Moatasim remains mindful of injustice and inequality, but her work gently demolishes binary divisions of this kind. As far as its actual role in everyday urban administration goes, C.A. Doxiadis’s visionary Islamabad master plan appears less as a “high modernist” machine of disciplinary power and more like first among equals, with many overlapping regulatory frameworks creatively stretched, adapted, or even ignored in never-ending negotiations over rights to urban space. Justice Shaukat Aziz Siddiqui’s 2014 order to maintain Islamabad’s purity as a “state-of-the-art city,” through the ruthless enforcement of zoning legislation and clearing of encroachments, was very much exceptional and came from a politically motivated member of the judiciary rather than the city authorities themselves. While the availability of wealth and political connections certainly plays a major role in the tactics chosen by different groups of residents, Moatasim highlights the similarities in how rich and poor seek to secure their advantage in an expansive grey area between legality and illegality. They all speculate, encroach, use deception and architectural camouflage, seek out regulatory loopholes, manipulate the power of courts, and (on rare occasion) resort to collective action. The “state” in Moatasim’s account is neither a simple enforcer of regulations nor a unitary institution. The Capital Development Authority (CDA) fights its own battles with Union Councils and the courts, showing infinite inventiveness in the creation of semi-legal or temporary “rights” and obligations. A nudge and a wink are as much part of its standard administrative repertoire as a fine or eviction notice.
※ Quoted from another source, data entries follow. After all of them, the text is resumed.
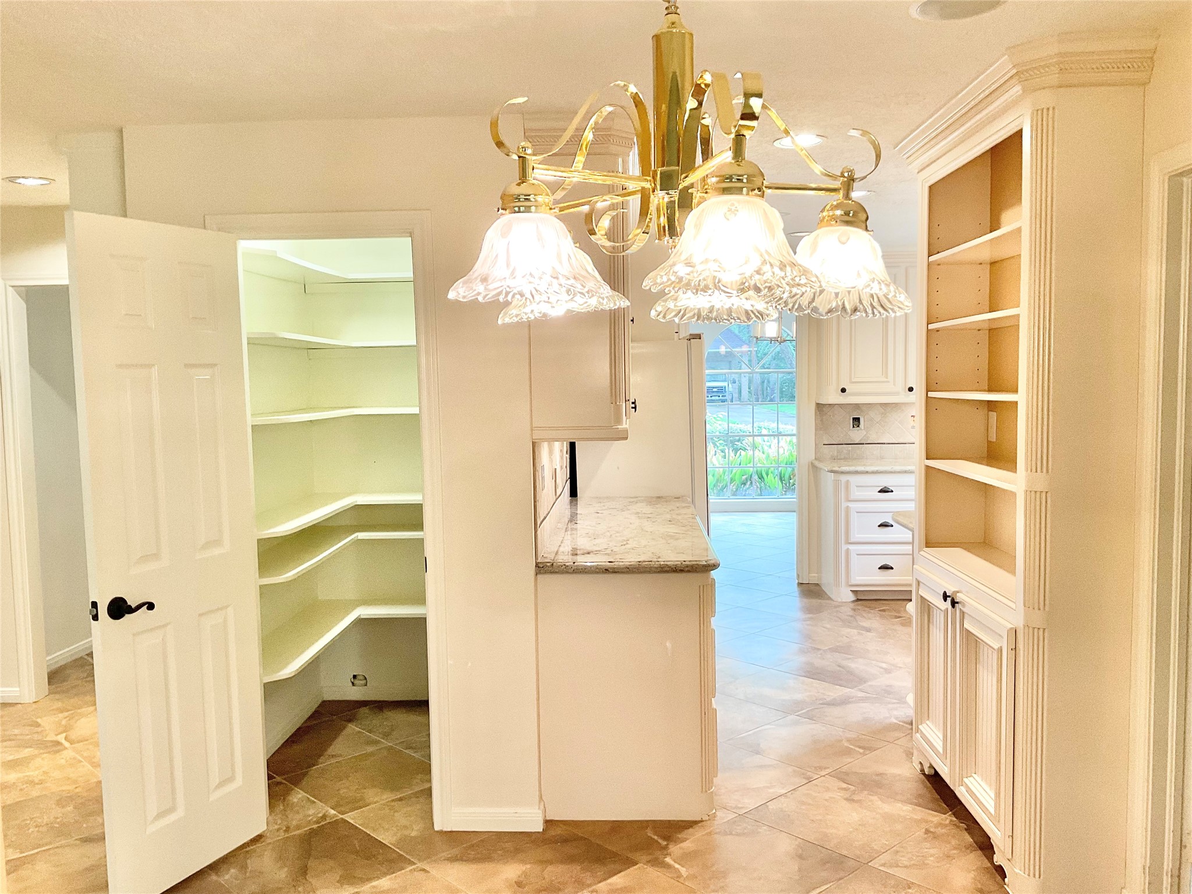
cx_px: 596
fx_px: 999
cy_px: 447
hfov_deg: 61.7
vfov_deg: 48.2
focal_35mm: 29
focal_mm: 3
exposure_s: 1/60
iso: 80
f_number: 1.8
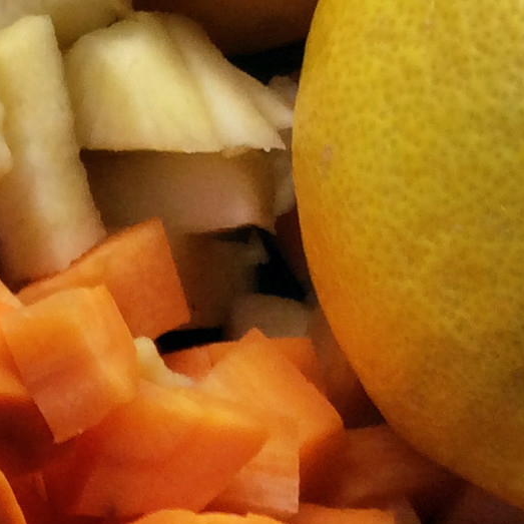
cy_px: 705
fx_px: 2398
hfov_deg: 11.3
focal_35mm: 140
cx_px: -517
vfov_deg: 12.1
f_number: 2.4
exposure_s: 1/25
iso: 40
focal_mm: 3.3
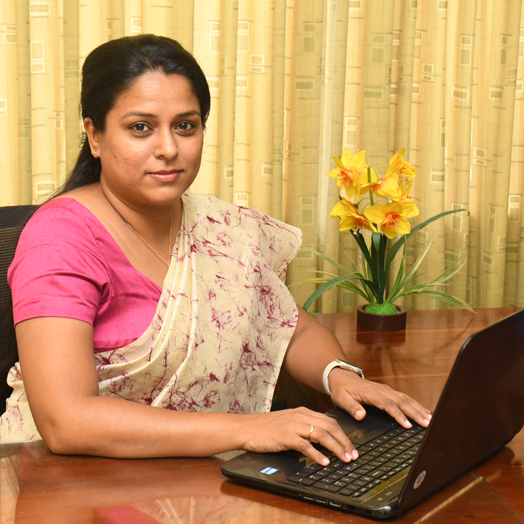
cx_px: 235
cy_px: 262
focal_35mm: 86
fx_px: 1473
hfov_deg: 20.2
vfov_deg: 20.2
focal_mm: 45
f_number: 8
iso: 2500
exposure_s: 1/160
The book presents four thematic case studies exploring how spatial politics work in practice: informal property and tenancy rights in France Colony, a mostly Christian and low-caste irregular settlement right at the heart of one of Islamabad poshest sectors; temporary encroachments by both ordinary and elite businesses across the city; the illegal (or rather semi-legal) land grabbing around Bani Gala in Islamabad’s designated national park and recreation area; and finally, the use of residential properties for commercial use in contradiction to zoning legislation.
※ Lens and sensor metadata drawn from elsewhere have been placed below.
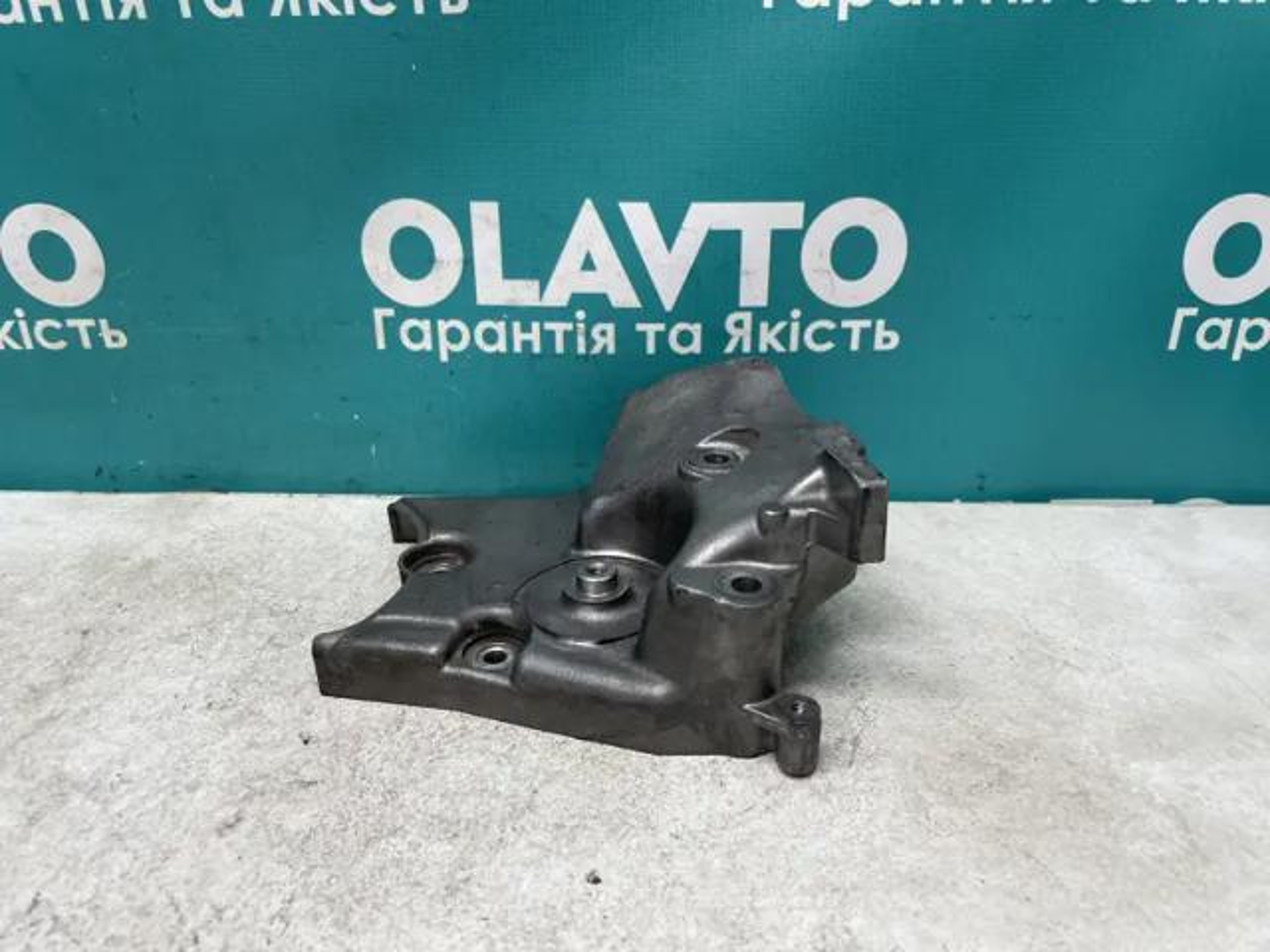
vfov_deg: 53.1
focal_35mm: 26
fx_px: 954
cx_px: 635
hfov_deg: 67.3
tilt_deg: -24.1
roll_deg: +2.3
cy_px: 476
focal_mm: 4.2
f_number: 1.6
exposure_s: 1/100
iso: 100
Moatasim’s perspective is that of a trained architect venturing out for anthropological field work, archival study, and oral history. Her professional training allows her to focus on elements in the workings of the everyday state that social scientists or historians would likely miss. Claims to space are communicated and recognized through documents and the use of certain building materials and architectural designs. In what she calls “long-term temporariness,” the owners of khokas and shops may deliberately choose reusable materials to mark their venues as make-shift, which ironically then allows them to be tolerated by the CDA as “temporary” over very long periods of time, establishing a sense of semi-permanency. In this manner, the authority can safeguard the sanctity of the master plan in principle while also creating the flexibility a city like Islamabad needs to function. In a similar vein, architectural design has been used to negotiate infringements on zoning legislation. Doxiadis’s plan was based on the strict separation of residential and commercial areas, which forced many enterprises – from doctors and beauticians to private schools, boutiques, furniture shops, hotels, restaurants, and even embassies – to operate out of large residential buildings in due course. In terms of design, the needs of the enterprise in question had to be balanced against the need to preserve a residential architectural appearance, again not so much to deceive the planning authorities but rather to enable them to turn a blind eye without overstepping their own standards. Architecture was, in fact, a negotiation that could be continued into the legal domain through the imposition and payment of fines, or through the long-term pursuit of cases through the courts that helped freeze the status quo into another form of “long-term temporariness.”
What remains after reading Master Plans and Encroachments is a sense of everyday politics in Pakistan as an infinitely flexible and inventive game shared across social divisions, which – despite the very real presence of brutality and inequality – amounts to a complicated but workable way of organizing life in a rapidly changing urban environment. To restore a sense of “normality” to Islamabad – where ordinary people simply do their best to come to terms with a challenging, but not hopeless, environment – involves trade-offs, however. Moatasim’s analysis gains its sharpness from a tight empirical observation of one place in what could be described as a temporality of the everyday. To the historian, at least, it is disorienting to read an analysis of politics that completely glosses over changes in governments and regimes. It is strange to see events in the 1970s placed alongside events in the 1990s and 2000s as if changing circumstances did not matter. Episodes such as Justice Siddiqui’s aforementioned enforcement drive appear as incomprehensible bolts out of the blue to this optic. Equally revealingly, the book finds space for a (largely rhetorical) comparison with Los Angeles but no space for anything connecting Islamabad to Karachi, Lahore, or the rest of Pakistan for that matter.